Tears are necessary to keep our eyes moist and healthy. The lacrimal gland and other small glands inside the eyelid and on the white part of the eye constantly produce tears to keep the eye healthy.
Tears drain from the eye through two small openings called upper and lower puncta located at the inside corner of the eyelids near the nose. Tears move through a passage called the canaliculus and into the lacrimal sac. They then drop into a tear drop called the nasal-lacrimal duct and drain into the back of your nose and throat. That’s why your nose runs when you cry!

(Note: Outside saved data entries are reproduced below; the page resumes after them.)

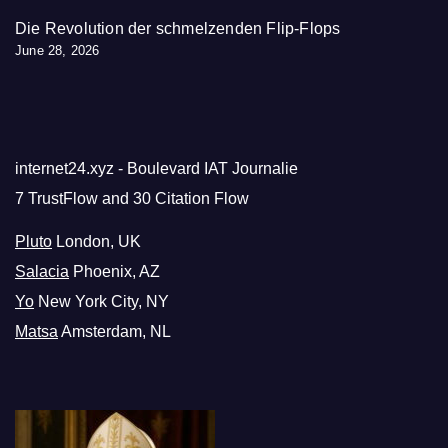
Die Revolution der schmelzenden Flip-Flops
June 28, 2026
internet24.xyz - Boulevard IAT Journalie
7 TrustFlow and 30 Citation Flow
Pluto
London, UK
Salacia
Phoenix, AZ
Yo
New York City, NY
Matsa
Amsterdam, NL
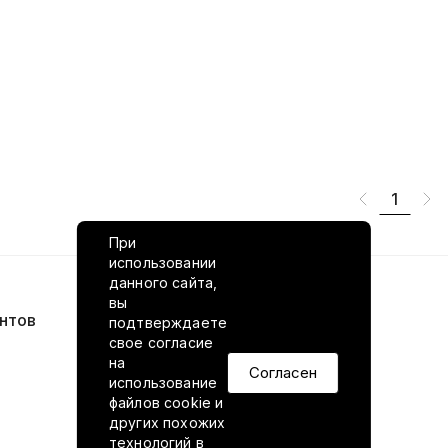
1
При
использовании
данного сайта,
вы
нтов
VILED в соцсетях
подтверждаете
свое согласие
на
Согласен
использование
файлов cookie и
других похожих
технологий в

Tears lubricate eyes and make it possible to see the world clearly. When you blink, a tear film spreads over the eye, making the surface smooth and clear. This film is made up of three distinct layers. The outer most layer is oily. Next, the watery layer makes up most of what we think of as tears. Finally, a layer of mucus helps the watery layer spread evenly over the surface of the eye. Each of these three distinct layers is necessary in order for the tear film to adequately lubricate our eyes.

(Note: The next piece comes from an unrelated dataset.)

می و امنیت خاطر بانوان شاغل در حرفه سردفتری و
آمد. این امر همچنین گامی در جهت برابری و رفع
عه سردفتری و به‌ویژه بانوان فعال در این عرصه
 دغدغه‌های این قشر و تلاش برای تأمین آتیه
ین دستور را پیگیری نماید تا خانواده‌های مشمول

Tears drain out of the eye through a tiny opening of the tear ducts on the eyelid margin, called puncta, then through a small channel into the nose. This is why your nose runs when you cry. Your ophthalmologist may recommend closing off the puncta, either temporarily or permanently, using tiny punctual plugs. Punctal plugs can be inserted in the lower eyelid, the upper eyelid, or in both eyelids. Using punctual plugs saves your own tears from draining away, and helps artificial tears last longer.